*PASSAGE TO READ*
╔══
At Long Last, Design Miami Arrives Out West

Following a successful debut edition in Paris and a rebrand under Basic.Space, the design showcase makes its hotly anticipated arrival in L.A. with a compelling mix of West Coast–inspired works.

Nick Thomm at Design Miami LA. Photography by Charles White/JW Pictures for Design Miami

When it comes to collectible design, few markets are more promising than Los Angeles. The scene has all but exploded recently thanks to a dynamic mix of blue-chip design galleries (Friedman Benda, Southern Guild, Marta) planting roots there and marquee fairs like Frieze and Felix cementing the city’s art week as a must-attend fixture on the cultural calendar. This energy caught the attention of Design Miami, the global forum that has undergone a tip-to-toe rebrand following its recent acquisition by online marketplace Basic.Space. At the same time, the fair was riding the high of a successful debut in Paris this past fall.

Design Miami’s inaugural Los Angeles showcase, which is open until Monday, transforms a private 1938 Holmby Hills estate designed by esteemed architect Paul Revere Williams (and once occupied by Max Azria) into a veritable showpiece for today’s most illustrious collectible designers. The three-acre, 30,000-square-foot property is an ideal location for the exuberant works on display, and follows the same formula established in Paris, where it took over an 18th-century hôtel particulier once home to Karl Lagerfeld. Programming is similarly dialed into local lore—Williams shaped Southern California’s vernacular, designed sumptuous homes for Frank Sinatra and Lucille Ball, and even envisioned the font for the Beverly Hills Hotel.
╚══
*EXERCISE DIRECTIONS*
For the article on Design Miami's Los Angeles showcase, say whether each statement agrees with it: (a) the Los Angeles showcase occupies a 1938 estate designed by Paul Revere Williams; (b) the Paris edition was held in a 19th-century building; (c) Design Miami was acquired by Frieze. Answer yes or no for each, quoting the deciding words of the article.

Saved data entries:
╔══
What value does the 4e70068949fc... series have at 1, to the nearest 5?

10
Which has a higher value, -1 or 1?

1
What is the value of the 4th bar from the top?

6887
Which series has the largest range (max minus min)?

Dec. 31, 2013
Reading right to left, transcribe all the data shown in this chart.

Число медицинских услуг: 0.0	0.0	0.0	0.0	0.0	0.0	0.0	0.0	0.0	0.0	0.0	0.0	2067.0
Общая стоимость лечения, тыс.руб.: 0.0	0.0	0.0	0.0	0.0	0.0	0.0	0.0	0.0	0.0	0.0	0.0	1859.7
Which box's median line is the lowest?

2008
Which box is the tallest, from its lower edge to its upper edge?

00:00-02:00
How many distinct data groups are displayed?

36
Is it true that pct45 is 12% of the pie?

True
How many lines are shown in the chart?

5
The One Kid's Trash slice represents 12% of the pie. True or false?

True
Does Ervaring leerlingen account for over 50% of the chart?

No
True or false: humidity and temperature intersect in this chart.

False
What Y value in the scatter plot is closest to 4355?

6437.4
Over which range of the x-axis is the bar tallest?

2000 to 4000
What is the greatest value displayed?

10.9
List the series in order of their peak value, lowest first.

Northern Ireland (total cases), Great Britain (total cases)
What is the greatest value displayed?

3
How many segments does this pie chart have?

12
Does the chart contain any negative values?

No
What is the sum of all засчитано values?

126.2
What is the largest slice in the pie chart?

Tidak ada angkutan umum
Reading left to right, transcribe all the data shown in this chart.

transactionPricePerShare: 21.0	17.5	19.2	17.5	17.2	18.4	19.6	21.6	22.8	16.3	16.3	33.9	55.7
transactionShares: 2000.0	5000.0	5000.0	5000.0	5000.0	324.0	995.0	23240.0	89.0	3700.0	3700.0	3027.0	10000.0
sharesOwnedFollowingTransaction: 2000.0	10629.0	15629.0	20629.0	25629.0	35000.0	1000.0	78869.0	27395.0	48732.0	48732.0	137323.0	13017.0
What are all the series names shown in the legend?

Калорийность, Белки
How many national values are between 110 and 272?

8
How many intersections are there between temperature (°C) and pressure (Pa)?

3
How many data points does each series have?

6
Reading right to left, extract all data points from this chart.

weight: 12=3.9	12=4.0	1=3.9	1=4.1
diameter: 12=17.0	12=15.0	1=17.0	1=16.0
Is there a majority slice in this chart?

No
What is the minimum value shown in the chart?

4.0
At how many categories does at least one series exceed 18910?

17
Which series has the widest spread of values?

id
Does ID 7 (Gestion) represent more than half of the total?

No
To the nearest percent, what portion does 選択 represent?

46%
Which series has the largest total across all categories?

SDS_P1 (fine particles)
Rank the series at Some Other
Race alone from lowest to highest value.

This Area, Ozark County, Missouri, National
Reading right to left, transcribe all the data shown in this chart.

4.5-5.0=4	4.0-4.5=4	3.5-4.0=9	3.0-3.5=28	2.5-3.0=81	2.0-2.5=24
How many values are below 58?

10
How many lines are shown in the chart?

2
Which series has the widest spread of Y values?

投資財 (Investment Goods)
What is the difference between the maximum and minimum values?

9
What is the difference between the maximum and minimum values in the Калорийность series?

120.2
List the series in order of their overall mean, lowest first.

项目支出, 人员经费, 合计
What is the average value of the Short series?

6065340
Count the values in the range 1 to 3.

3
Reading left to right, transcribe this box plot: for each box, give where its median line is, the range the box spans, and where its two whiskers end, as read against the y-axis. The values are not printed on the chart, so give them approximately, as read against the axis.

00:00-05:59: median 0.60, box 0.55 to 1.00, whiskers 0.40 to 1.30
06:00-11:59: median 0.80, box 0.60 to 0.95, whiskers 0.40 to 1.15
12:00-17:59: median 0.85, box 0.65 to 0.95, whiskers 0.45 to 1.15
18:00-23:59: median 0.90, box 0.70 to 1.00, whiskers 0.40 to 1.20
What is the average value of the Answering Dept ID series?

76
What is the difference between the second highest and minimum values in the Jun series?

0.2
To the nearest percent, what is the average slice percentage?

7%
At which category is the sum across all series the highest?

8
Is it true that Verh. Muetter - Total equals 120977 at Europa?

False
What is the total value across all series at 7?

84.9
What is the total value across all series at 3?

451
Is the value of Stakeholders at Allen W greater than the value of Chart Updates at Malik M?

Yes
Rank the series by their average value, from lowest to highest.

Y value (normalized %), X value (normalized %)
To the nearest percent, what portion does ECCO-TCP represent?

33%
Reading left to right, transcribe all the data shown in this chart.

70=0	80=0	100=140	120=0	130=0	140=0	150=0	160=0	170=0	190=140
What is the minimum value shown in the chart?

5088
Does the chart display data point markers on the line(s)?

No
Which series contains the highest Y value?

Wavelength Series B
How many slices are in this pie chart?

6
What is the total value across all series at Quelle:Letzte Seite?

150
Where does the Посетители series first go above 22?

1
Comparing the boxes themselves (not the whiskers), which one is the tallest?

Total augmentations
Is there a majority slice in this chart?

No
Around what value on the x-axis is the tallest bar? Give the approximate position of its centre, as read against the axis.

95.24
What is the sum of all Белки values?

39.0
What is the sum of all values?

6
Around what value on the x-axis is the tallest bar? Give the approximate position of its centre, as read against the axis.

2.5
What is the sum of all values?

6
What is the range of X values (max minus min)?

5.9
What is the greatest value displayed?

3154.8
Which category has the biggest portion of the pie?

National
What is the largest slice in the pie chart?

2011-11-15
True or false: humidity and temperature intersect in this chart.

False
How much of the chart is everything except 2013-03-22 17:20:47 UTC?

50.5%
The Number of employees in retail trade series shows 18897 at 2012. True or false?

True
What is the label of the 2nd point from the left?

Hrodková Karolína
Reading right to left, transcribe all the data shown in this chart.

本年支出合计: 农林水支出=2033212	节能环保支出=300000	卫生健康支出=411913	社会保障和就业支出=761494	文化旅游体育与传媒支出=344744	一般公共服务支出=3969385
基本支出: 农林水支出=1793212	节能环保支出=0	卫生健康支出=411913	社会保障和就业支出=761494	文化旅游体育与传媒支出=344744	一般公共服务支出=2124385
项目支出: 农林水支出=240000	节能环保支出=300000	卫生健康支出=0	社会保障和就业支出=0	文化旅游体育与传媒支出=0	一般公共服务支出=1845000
╚══
*OUTPUT OF THE EXERCISE*
(a) Yes: "transforms a private 1938 Holmby Hills estate designed by esteemed architect Paul Revere Williams"
(b) No: "an 18th-century hôtel particulier once home to Karl Lagerfeld"
(c) No: "its recent acquisition by online marketplace Basic.Space"